Jiro Katayama’s Otsuka Lotec brand is perhaps one of the lesser known independents from Japan. Coming from a design school background, Katayama indulges in admiring cars of many kinds, and such a passion would eventually lead him into working in the automotive industry, and later becoming an product designer, focusing on transportation at large, as well as household appliances. The watch brand is actually not a new venture, having been founded in 2008.
In the midst of his design career, Katayama began experimenting with a small bench lathe that he won at an online auction. Watch cases were among some of his first inspirations, and to no surprise Katayama quickly found his fascination with watches similar to cars. Since then, he began to research more on machining and watchmaking, using the time outside of his day job as an industrial designer, during which he came across several independent watchmakers from around the world. By imitating their components, mechanisms, and techniques, Katayama eventually completed a few prototypes until the model No.5, the first commercial model, introduced in 2012.
The watches created by Katayama depict a very consistent and distinctive industrial aesthetic, expressed mainly through contours and finishing contrasts on the case, in combination with time displays such as jump hours and retrograde, with deliberate design cues for a rather unique look less commonly found in the approachably-priced market segment. Take the model No.7.5, for example: the distinctive three aperture design takes inspiration from the 8mm movie camera popular in the 1930s, specifically the asymmetrical design of interchangeable lenses. The apertures, to display the jumping hour, minute, and running second, are all in different diameters and heights.
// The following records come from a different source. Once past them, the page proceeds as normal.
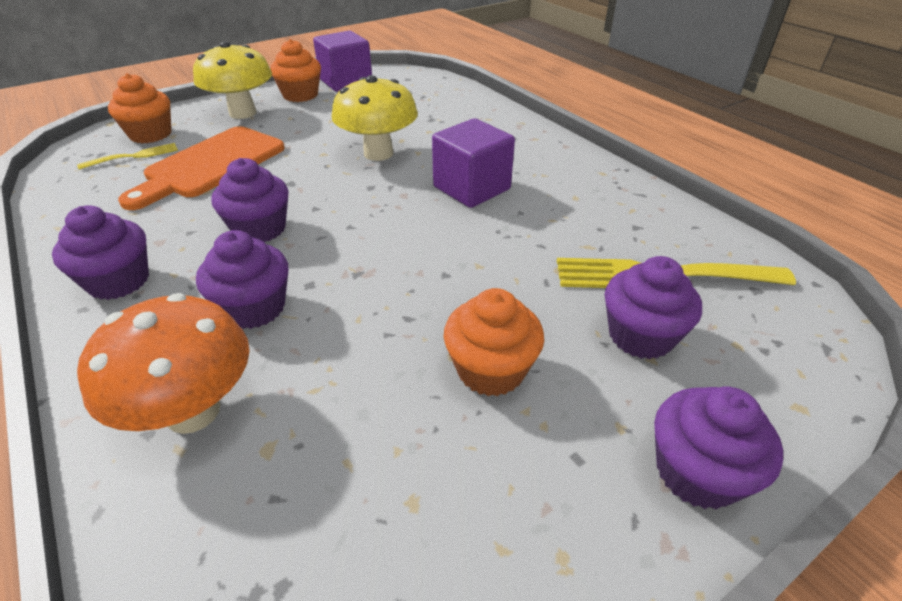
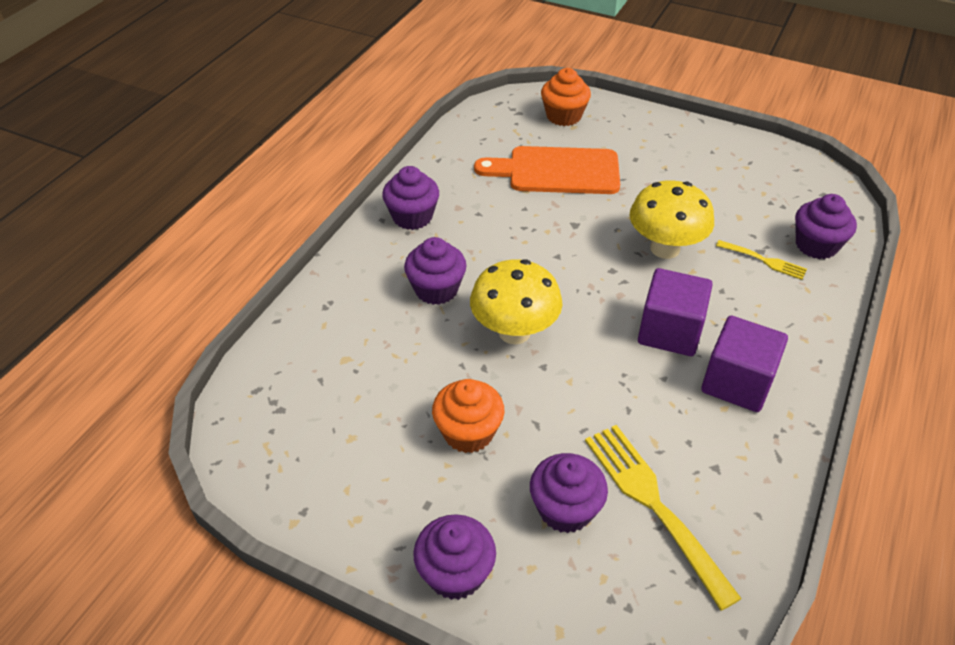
camera: 60 degrees right, 5 degrees up
(133, 156) = (530, 129): yellow fork -> yellow fork (763, 260)
(193, 411) = (348, 314): orange mushroom -> none
(243, 113) = (642, 138): yellow mushroom -> yellow mushroom (514, 332)
(260, 229) = (509, 243): purple cupcake -> purple cupcake (816, 245)
(300, 95) = (708, 149): orange cupcake -> none
(346, 82) = (765, 160): purple cube -> purple cube (737, 382)

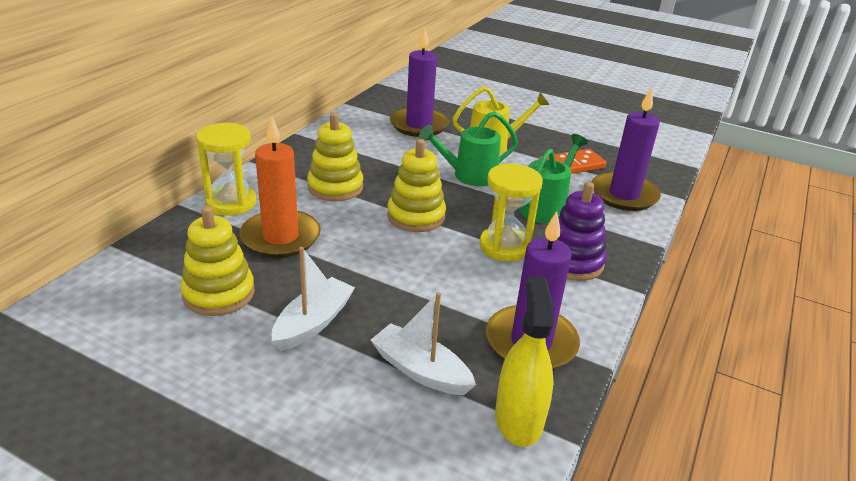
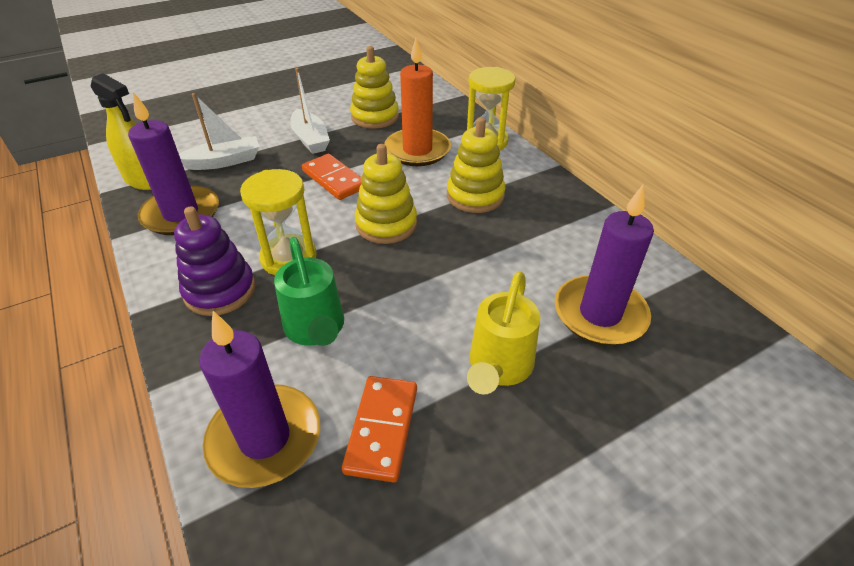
camera: 125 degrees right, 10 degrees up
(379, 269) = (334, 179): none -> orange domino
(468, 176) = (432, 297): green watering can -> none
Together with a case finished with a sandblasting and brushing technique, the dial side has plenty of depth and contrast despite being constructed out of just one material. The hour aperture is fitted with a fisheye lens to enlarge the disc below. Through the minute aperture, on the other hand, there is the minute disc and indicator, while some of the components, as well as part of the perlarge finishing on the plate are also visible beneath. The second aperture is the smallest of all, showing only part of a running seconds disc with minimal scale, while the brand name is engraved at its periphery.
Model No.6 shows a strong resemblance to analogue metres, and the retrograde time display is therefore quite fitting for the watch. Unlike the No.7.5, the dial presence on this watch is relatively large, making the brushed finish even more pronounced. And despite including the various Japanese engraving at the periphery, the time information is still clearly delineated, partly due to the hands overlapping the hour and minute scale for an accurate and easy reading. There is also a date aperture sitting below three o’clock, and a cut-out near the bottom of the dial to showcase, again, a running seconds disc. Part of the retrograde mechanism and plate is also visible from this opening. In terms of size, it is measured at 42mm, 2mm larger than the No.7.5, though the thin, tube-like lugs reduce its presence on the wrist, making the watch quite versatile.
Both of the models feature a transparent case back, showcasing the demure appearance of the Miyota movement, nothing too fancy but coherent to the overall aesthetic of the watch. All watches created by Jiro Katayama thus far employ a Miyota calibre as a base movement, with the additional complication module developed and manufactured in-house by Katayama. For those who are curious about the mechanisms, Katayama posts some videos about the inner workings of the watches on Instagram. Within the profile there is also a teaser showcasing a work-in-progress tourbillon calibre, something worthy of attention in the future.
The annual production at Otsuka Lotec remains relatively small. For the past 10 years, Katayama was able to deliver slightly more than 400 watches, including the four core models, No.5, No.6, No.7, No.7.5, and some special editions in bronze cases and meteorite dials. Starting this year, he is increasing the rate of production with the help of more watchmakers, in collaboration with Precision Watch Tokyo, a company owned by independent watchmaker Hajime Asaoka, though it would seem the demand has already outweighed supply since purchase can now only be made through raffles on the official site (not to mention that he focuses on the Japanese market alone). On top of quantity, Katayama also recently introduced upgraded materials, to enhance the durability of the watches, including the use of sapphire crystal instead of mineral glass, a custom-made sapphire lens instead of the acrylic fisheye lens, a higher grade of SUS316L instead of the original SUS303L stainless steel, and refinements on buckles, straps and packaging.
While the above photographed watches are both early models, the new version of No.7.5 is priced at 297,000 yen (approximately CHF1,750) at the time of writing, a sound value nonetheless for what the watch has to offer.